= Hector Gilliland =

Australian painter

Hector Beaumont Gilliland (1911–2002) was an Australian artist, best known for watercolor landscapes.

Gilliland was born in Tasmania and educated at Sydney Technical High School, living at Leichhardt. In 1930 he started as a survey draftsman for Land Titles, New South Wales Public Service, and was based near the Art Gallery of New South Wales where he frequently visited at lunch. After suffering a bad concussion that prevented him serving in the military, he joined the Commonwealth Public Service in 1942, based in Canberra.
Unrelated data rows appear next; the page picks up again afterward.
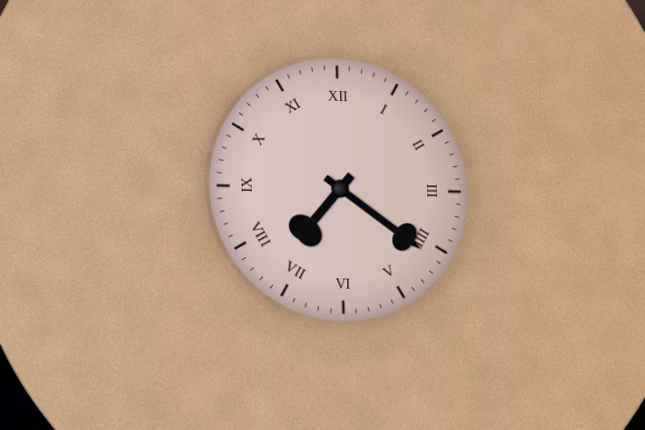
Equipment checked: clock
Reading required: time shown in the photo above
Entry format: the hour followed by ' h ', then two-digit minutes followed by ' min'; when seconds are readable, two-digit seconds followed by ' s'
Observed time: 7 h 21 min
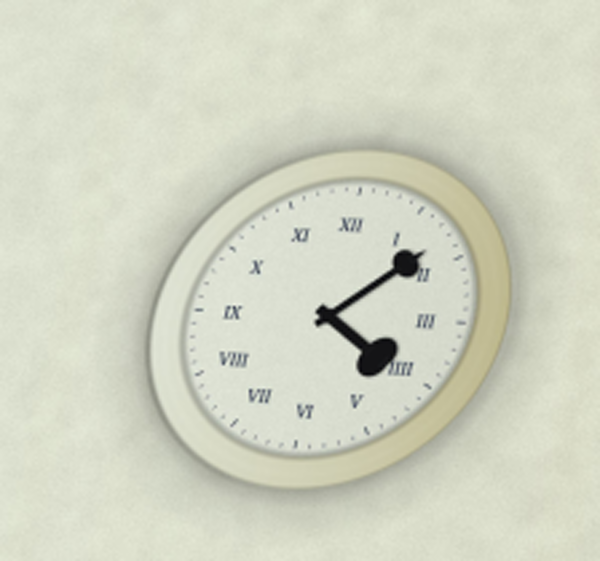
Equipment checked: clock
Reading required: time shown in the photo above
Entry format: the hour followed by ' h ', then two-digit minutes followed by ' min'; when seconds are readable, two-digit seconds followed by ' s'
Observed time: 4 h 08 min
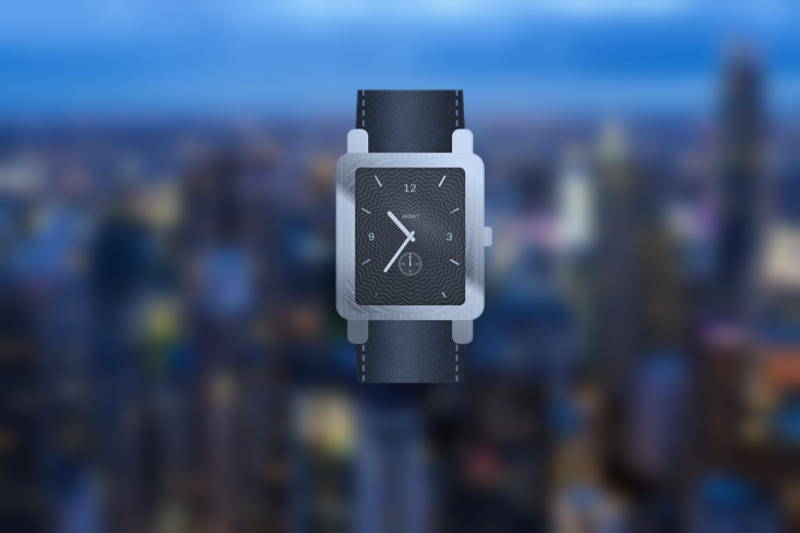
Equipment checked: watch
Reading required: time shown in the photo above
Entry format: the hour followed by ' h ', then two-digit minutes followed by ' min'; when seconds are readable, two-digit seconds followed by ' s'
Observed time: 10 h 36 min
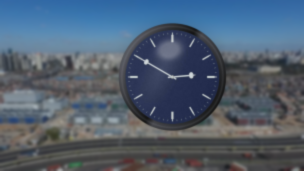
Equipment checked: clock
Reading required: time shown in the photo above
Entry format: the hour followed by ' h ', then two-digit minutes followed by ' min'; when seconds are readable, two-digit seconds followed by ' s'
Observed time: 2 h 50 min
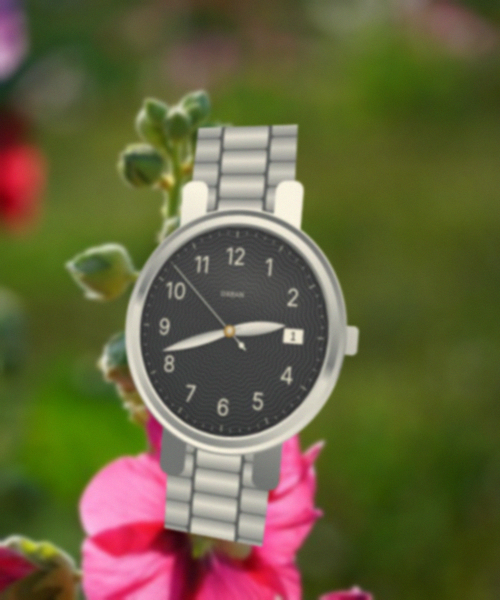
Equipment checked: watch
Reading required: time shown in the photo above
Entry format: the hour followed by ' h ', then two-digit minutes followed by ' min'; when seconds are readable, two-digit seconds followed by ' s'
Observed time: 2 h 41 min 52 s
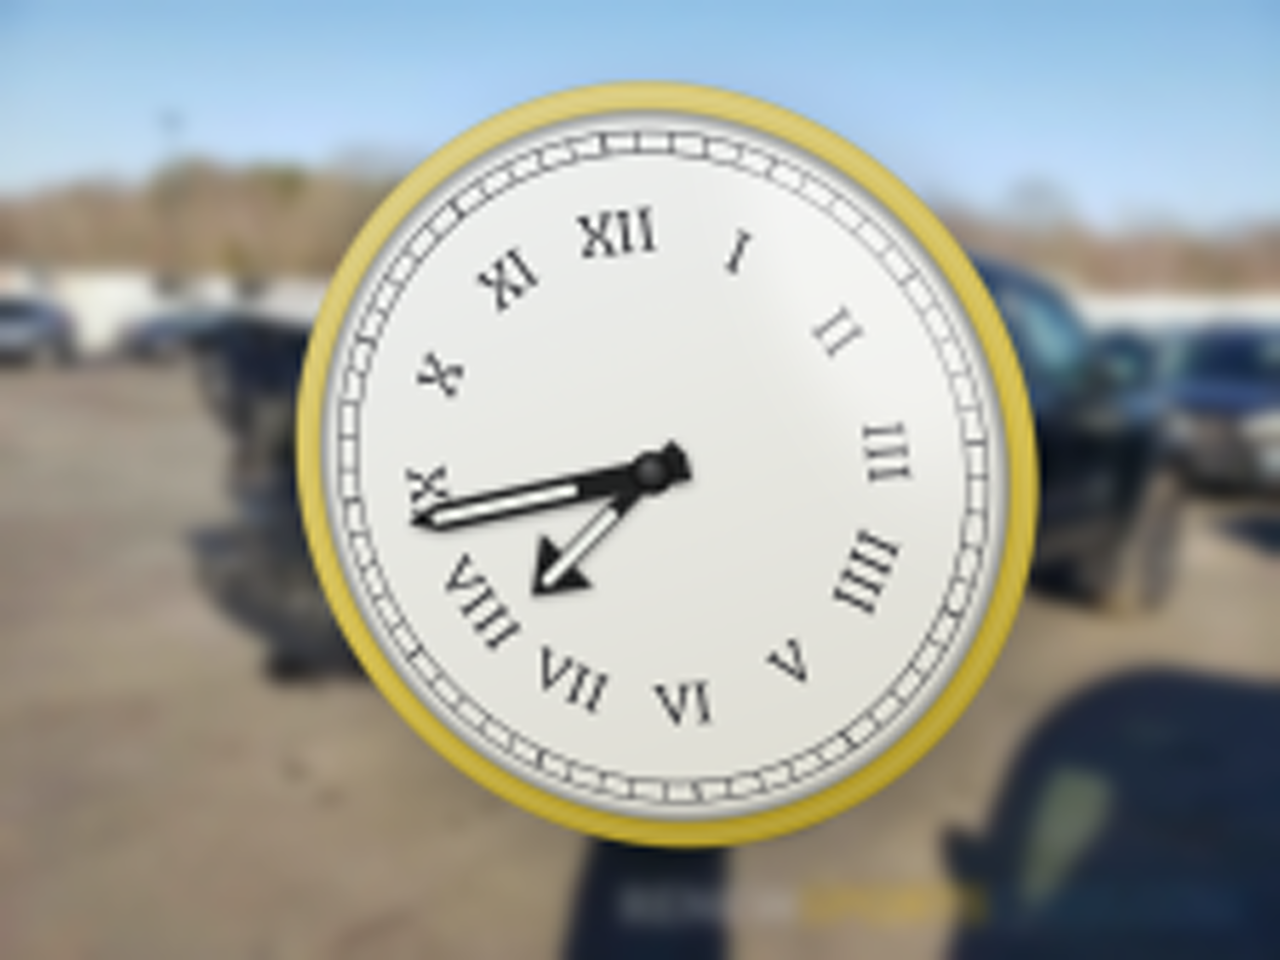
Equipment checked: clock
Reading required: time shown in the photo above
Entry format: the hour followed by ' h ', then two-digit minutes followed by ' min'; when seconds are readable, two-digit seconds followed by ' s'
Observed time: 7 h 44 min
While training as a surveyor and draftsman he was studying art part-time and at night classes.
His Summer Morning was purchased by the National Gallery of NSW in 1944 His 1946 watercolors Windy Day, Canberra and Corkhills were noticed by the SMH art critic and given equivocal approval and perhaps the same critic noticed his River Bank in 1947, re-echoing the thought that he had fallen short of Cezanne's "cubist ideals".

Gilliland helped re-establish the Artists' Society of Canberra and was its Secretary and/or President 1945–1952. In 1950 another member, Victor Forstmann had his portrait of Gilliland accepted for Archibald Prize judging. He was a member of the Watercolour Institute from 1944 to at least 1979.

Gilliland began painting his mature body of work, the Saqqara series in 1976 at 65 years of age. This body of work features minimal geometric abstractions that departed from his earlier figurative work and organic abstractions, while maintaining his focus on spatial effects of colour and shape. The series takes its title from the Egyptian city of Saqqara, which Gilliland never visited, but suggested was the imaginative departure point for his investigations: "It began in the sunset of a June day [in 1954] as I stood on the afterdeck of a freighter coming down the Suez Canal, looking to the west across Egypt, imagining what could not be seen[...]I have not been to Saqqara - have only read enough to cause me to marvel at the achievements of such an ancient civilization as the Egyptian - but cannot dissociate the name from what I am attempting to do." According to Gilliland, the role of imagination became fundamental to his practice of art: "I now choose to think that the artist's function is to discover by the act of imagining, to know and to be aware of knowing by the act of imagining; and that the scope of this function is universally limitless"

Gilliland is represented at the National Gallery, Canberra, state galleries of New South Wales, Victoria, South Australia and Western Australia, and many large regional galleries including Newcastle, Launceston, Bendigo and Bathurst.